WORK TO BE COMPLETED:
Condense the paragraph in the interview excerpt that begins "They’re two different things" into a short list of its main points.

PAGE EXCERPT:
The Miglin family has maintained that this was a random killing and have denied that this aspect of Lee Miglin’s life existed. But the show presents it as fact that he had a transactional sexual relationship with Andrew Cunanan and that eventually led to his murder. Did it give you any pause to tell that story, given the family’s denials?
I want to be very careful about this because I know people want to talk about that. That is their business. That is their life. That is the way they choose to hold this. It is not my business as an actor in this very important story to challenge what they feel, what they want, or what they feel they want to talk about, and I think it’s very important to keep sacred people’s choices.

I hear you. But I’m wondering how you worked it out for yourself. How do you tell the story as an actor, knowing what the family has said? Does that impact you in any way?
They’re two different things. I’m given a script. I’m an actor. This is the part I’m given to play and it is my job to tell the story in the best way that I can so that it is illuminated from the page to the screen. That’s my job. My job is not to get involved with the family and their stories and what they believe or what they don’t believe. I don’t get involved in that. I have a very different job. I have a very separate job, and my job is to do what I’m given to do.

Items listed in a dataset
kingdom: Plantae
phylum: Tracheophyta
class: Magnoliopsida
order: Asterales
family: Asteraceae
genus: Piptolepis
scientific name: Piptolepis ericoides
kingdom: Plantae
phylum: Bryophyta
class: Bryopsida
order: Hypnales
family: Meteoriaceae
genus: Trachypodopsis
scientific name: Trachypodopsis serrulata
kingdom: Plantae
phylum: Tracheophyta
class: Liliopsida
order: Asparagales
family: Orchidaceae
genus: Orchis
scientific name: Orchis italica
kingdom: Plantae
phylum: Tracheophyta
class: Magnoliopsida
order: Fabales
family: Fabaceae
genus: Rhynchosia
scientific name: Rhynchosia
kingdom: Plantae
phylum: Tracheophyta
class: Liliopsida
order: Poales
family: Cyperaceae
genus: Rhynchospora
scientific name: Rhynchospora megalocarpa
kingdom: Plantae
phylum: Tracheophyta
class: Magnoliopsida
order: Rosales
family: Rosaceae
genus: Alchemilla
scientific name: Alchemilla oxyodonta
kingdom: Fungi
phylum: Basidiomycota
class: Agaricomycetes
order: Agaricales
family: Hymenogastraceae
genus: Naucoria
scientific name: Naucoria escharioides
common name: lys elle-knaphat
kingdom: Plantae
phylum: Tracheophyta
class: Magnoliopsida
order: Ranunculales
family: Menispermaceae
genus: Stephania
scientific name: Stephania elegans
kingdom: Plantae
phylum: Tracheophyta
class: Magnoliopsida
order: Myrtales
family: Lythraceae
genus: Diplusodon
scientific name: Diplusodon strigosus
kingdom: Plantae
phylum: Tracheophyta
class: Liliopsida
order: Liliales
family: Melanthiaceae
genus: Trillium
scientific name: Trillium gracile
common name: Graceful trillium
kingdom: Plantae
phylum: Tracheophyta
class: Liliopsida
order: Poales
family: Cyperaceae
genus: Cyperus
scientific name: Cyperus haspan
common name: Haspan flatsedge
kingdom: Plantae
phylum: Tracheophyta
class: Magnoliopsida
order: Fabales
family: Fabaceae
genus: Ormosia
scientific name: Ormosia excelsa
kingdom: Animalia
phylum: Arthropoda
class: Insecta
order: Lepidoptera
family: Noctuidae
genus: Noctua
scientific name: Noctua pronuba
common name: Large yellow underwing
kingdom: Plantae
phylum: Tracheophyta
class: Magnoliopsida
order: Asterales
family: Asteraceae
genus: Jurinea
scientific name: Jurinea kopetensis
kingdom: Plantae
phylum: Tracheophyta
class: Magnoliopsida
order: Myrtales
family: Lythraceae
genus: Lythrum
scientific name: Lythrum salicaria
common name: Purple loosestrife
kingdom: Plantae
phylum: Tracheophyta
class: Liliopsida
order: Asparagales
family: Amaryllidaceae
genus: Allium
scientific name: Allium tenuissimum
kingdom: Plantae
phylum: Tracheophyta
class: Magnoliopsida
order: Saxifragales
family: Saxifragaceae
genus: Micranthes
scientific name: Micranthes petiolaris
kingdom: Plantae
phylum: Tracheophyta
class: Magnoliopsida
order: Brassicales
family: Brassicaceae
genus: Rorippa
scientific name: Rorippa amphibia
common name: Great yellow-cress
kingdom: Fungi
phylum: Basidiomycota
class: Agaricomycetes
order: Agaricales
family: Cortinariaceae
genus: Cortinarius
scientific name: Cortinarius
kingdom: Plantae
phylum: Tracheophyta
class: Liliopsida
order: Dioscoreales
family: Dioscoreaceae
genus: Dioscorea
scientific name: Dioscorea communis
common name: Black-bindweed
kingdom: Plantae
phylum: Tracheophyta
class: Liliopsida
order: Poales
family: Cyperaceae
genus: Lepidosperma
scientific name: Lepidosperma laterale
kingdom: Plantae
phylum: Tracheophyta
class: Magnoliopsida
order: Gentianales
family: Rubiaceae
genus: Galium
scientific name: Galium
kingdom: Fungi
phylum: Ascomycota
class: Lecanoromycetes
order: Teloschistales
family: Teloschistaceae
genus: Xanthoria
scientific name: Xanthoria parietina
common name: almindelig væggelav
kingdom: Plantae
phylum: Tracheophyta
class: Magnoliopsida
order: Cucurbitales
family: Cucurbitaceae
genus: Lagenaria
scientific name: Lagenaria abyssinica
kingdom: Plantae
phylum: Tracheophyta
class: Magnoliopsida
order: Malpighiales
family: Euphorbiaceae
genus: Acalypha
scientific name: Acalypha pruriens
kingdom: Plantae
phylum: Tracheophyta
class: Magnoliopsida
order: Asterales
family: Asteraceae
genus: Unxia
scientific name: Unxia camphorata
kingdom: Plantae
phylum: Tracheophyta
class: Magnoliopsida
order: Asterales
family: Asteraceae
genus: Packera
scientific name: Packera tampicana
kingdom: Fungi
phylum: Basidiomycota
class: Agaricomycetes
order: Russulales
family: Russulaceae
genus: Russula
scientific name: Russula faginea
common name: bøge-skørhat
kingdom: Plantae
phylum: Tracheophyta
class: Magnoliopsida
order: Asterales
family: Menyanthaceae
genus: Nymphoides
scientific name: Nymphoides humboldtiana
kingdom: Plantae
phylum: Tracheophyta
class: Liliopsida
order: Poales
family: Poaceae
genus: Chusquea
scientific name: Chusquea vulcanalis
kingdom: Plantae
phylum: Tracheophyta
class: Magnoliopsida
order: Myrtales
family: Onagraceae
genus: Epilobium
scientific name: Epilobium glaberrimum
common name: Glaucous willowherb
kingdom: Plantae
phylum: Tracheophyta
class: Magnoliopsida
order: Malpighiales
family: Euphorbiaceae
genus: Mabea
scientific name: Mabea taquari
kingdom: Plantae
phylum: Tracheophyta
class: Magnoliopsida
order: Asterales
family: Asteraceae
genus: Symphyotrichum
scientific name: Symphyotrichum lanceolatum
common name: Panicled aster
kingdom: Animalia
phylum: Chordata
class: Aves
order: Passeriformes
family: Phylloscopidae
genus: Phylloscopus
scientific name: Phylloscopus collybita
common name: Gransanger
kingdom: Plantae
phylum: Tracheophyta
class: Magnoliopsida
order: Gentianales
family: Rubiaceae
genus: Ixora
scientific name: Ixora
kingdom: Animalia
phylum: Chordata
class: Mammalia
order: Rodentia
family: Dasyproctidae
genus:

YOUR SOLUTION:
- I'm an actor given a script and a part to play.
- My job is to tell the story as well as I can, bringing it from the page to the screen.
- My job is not to get involved with the family, their stories, or what they do or don't believe.
- My job is separate: to do what I'm given to do.